UofTea

UX, Web Development

UofTea is a web application that provides users a platform to contribute and access informative student feedback on courses and professors at the University of Toronto. The application allows students to search for courses to retrieve updated course information, prerequisites and schedules, as well as create an account to view and create reviews for a course or professor. This project was created as part of a four-month Capstone Project course with a focus on user experience design and web accessibility. The primary goal of the capstone project was to create a software that was device-friendly, conforms to web accessibility principles and follows usability design principles.

Role

UX Designer
Frontend Developer

Team Members

Jonathan Ho
Lukasz Dworakowski
Daniel Salazar
Lance Santiago
Jessica Ly

Resources Used

HTML/CSS
React
Typescript
PostgresSQL/MongoDB
Node.js

Timeline

4 months
(September 2020 – December 2020)

The Problem

One problem UofT students face is a lack of access to realistic and meaningful student course feedback. Students may feel pressured to take specific courses because their peers express their importance. Many students do not really know what a course specifically teaches or anything about the professors before deciding to enroll. In addition, course descriptions are typically vague and course evaluations have abstracted student feedback by representing them as vague numbers. We aim to fix this problem by providing a platform for more accurate students course reviews.

Research

An online survey was conducted with a small group of students studying at the University of Toronto, asking questions regarding issues with the current course and professor evaluation systems used by the university and third-party competitions.

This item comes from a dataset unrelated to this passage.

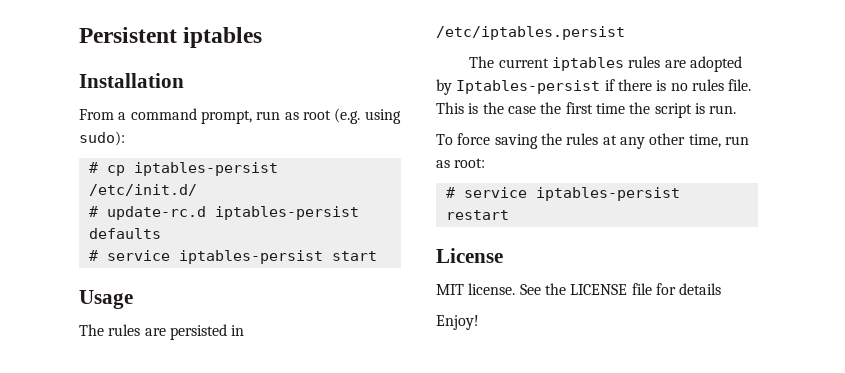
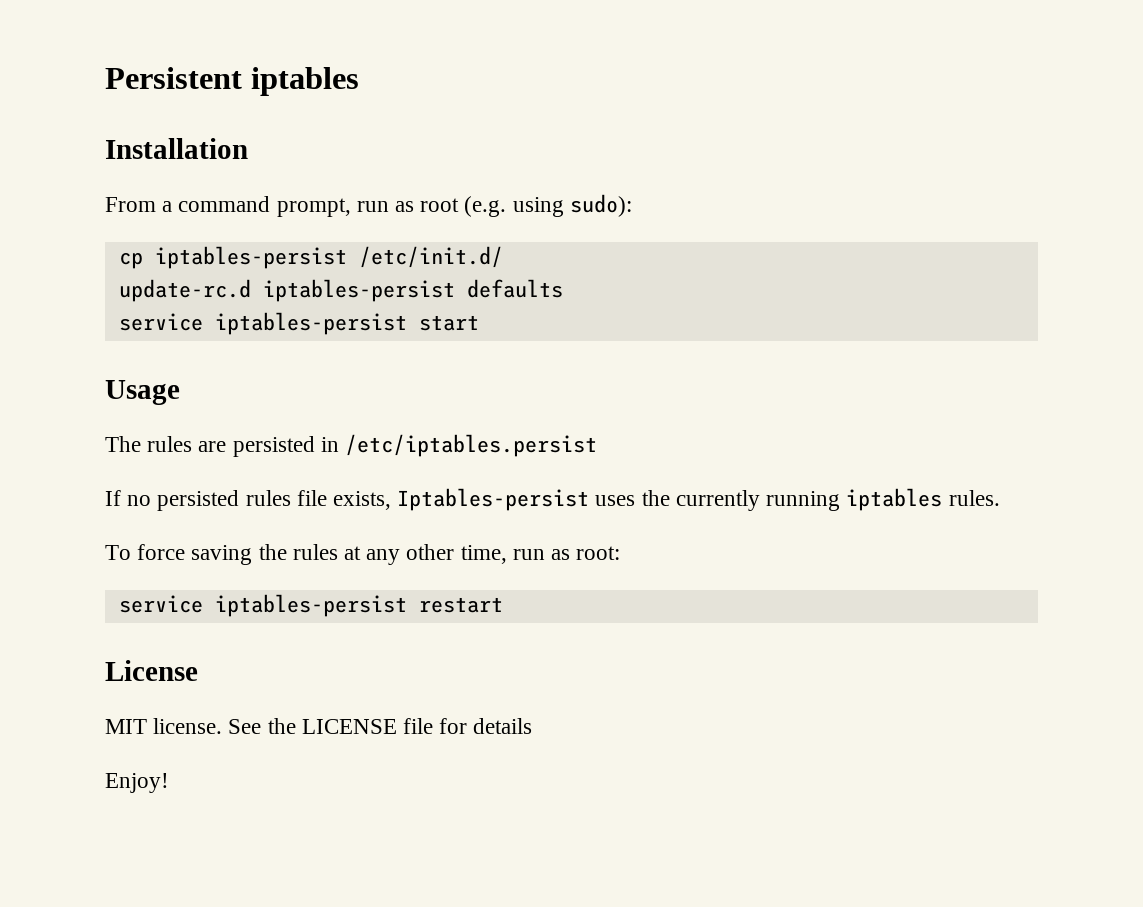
[88,162,98,173] # -> (632, 205) none
[88,206,98,217] # -> (503, 257) none
[88,250,98,261] # -> (563, 288) none
[469,56,742,72] [436,79,752,95] [436,102,737,118] The current iptables rules are adopted by Iptables-persist if there is no rules file. This is the case the first time the script is run. -> [105,488,1000,511] If no persisted rules file exists, Iptables-persist uses the currently running iptables rules.
[445,187,455,198] # -> (621, 553) none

We noticed that most students do look at professor information and course information prior to taking their courses, but do so using various sites. Most students also complained negative feelings towards the university-owned system stating one of the reasons being their feedback was not heard by the university. Some students also did not realize that the course evaluations were accessible to them. They felt that the course evaluation website is inaccurate due to survivorship bias and that many students who complete them have extreme experiences (good or bad), and thus not useful for themselves.

Pain Points Uncovered

From our research, we have uncovered the following pain points,

  • University-managed course evaluations system do not display student comments. Only averaged metric values are provided.

  • Metrics on the university-managed course evaluations system are vague and non comprehensive

  • Time frame for completing the course evaluations is too short and is exclusive to students who have completed the majority of the course

  • Cannot provide feedback on university-managed course evaluation system after dropping the course

  • Course evaluations submissions are closed prior to the exam period so students cannot provide feedback about the final exam/evaluations

  • Difficulties with usability and readability when finding reviews for courses

University of Toronto's Course Evaluation System

Solution and Early Designs

The team wanted to develop an all-in-one solution that allows users to view course information and course and professor reviews without the need of using multiple websites and services. Our core user goals are:

  • Ability to search, and view reviews, as well as easy to understand ratings, for professors, courses, as well professor-course combination
  • Ability for students to leave reviews and ratings for professors and courses
  • Ability to easily navigate, search, and find current course offerings and their course information (professors, sections, requirements, etc)

Early Wireframe/Low-Fidelity Designs

We used Figma to collaboratively create our wireframes and low-fidelity designs. We also conducted a usability testing session on our low-fidelity designs to ensure it meets users standards and needs, and addresses the concerns found in the user research study.

Final High-Fidelity Designs

Development

Development of the site was completed over a span of 6 weeks consisting of 3 two-week sprints.

Our tech stack…

Successes and Challenges

Things that work out…

We had a few aspects that stood out to us while working on the project that greatly benefited our production.

  • Weekly Stand-ups – Weekly stand ups helped us stay on track throughout the project and provided a sense of where everyone was at during the development cycle and where our priorities needed to be.

  • Organizing and planning out ideas ahead of time – Allowed us to better organize priorities especially when our development time frame was fairly short.

  • Project Management using Git – Using pull requests and git flow allowed us to review all commits made to the project to ensure our code is not accidentally overwritten or removed. We also used GitHub issues and Kanban boards to list, assign and track tasks and bugs.

Things that did not work out…

Even though we have deployed a fully functioning web application, we had a few challenges when developing the application.

  • Unreliable Data – Content obtained from the university API sources were not fully reliable due to the lack of organization found in the university’s data. This caused issues with populating our database and more development effort was required because of something beyond our control

  • Onboarding Members – In particular to DynamoDB and React/Redux, tight time constraints made it difficult for team members to onboard unfamiliar technology. Other team members with more experience had to heavily assist.

  • Database – The database we chose (DynamoDB) had some difficulties with documentation which made it difficult to make consistent progress. Overtime, after numerous trial and errors, we were able to get a decent understanding of the database syntax to store our data.